In order to perform an matched group comparison we need to follow the same steps as in the unmatched group comparison as far as the paths go. In this case, however, CpelTdm assumes that the i-th sample in bams1 matches that of bams2. Finally, we call function cpel_tdm setting the optional argument matched equal to true, since in this case we wish to perform a matched group comparison.

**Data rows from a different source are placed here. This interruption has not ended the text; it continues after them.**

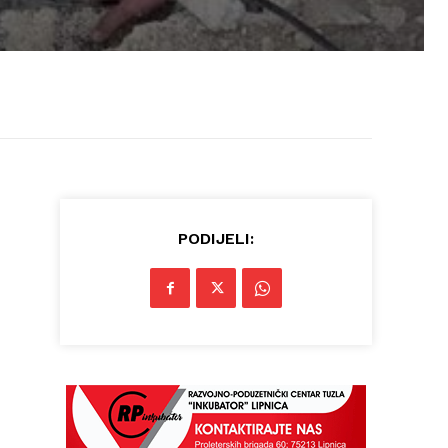
PODIJELI:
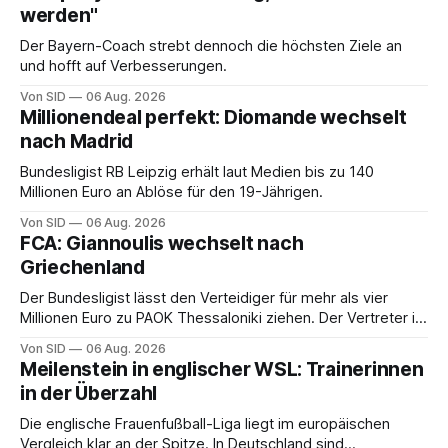
werden"
Der Bayern-Coach strebt dennoch die höchsten Ziele an
und hofft auf Verbesserungen.
Von SID
06 Aug. 2026
Millionendeal perfekt: Diomande wechselt
nach Madrid
Bundesligist RB Leipzig erhält laut Medien bis zu 140
Millionen Euro an Ablöse für den 19-Jährigen.
Von SID
06 Aug. 2026
FCA: Giannoulis wechselt nach
Griechenland
Der Bundesligist lässt den Verteidiger für mehr als vier
Millionen Euro zu PAOK Thessaloniki ziehen. Der Vertreter ist
schon da.
Von SID
06 Aug. 2026
Meilenstein in englischer WSL: Trainerinnen
in der Überzahl
Die englische Frauenfußball-Liga liegt im europäischen
Vergleich klar an der Spitze. In Deutschland sind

In addition, here we assume that we are using paired end sequencing data, hence we set pe=true.

# Load dependencies
using Distributed
@everywhere using CpelTdm

# Set paths
dir_name = "/path/to/data/"
fa = "$(dir_name)/fasta/reference.fa"
bed = "$(dir_name)/bed/regions_of_interest.bed"
bams1 = "$(dir_name)/bam/".*["g1_s1.bam","g1_s2.bam","g1_s3.bam","g1_s4.bam","g1_s5.bam"]
bams2 = "$(dir_name)/bam/".*["g2_s1.bam","g2_s2.bam","g2_s3.bam","g2_s4.bam","g2_s5.bam"]

# Output paths
prefix = "cpeltdm"
outdir = "$(dir_name)/cpeltdm-matched/"

# Run matched analysis
cpel_tdm(bams1,bams2,bed,fa,outdir,prefix;pe=true,matched=true)

Similar to the unmatched case, if you wish to run CpelTdm on a cluster, we recommend you store the previous code into a file, say cpeltdm_matched_call.jl. Then, in the submission script you can execute the content of this file using the command julia -p 10 cpeltdm_matched_call.jl, which will execute the code providing CpelTdm with 10 CPUs to perform the analysis.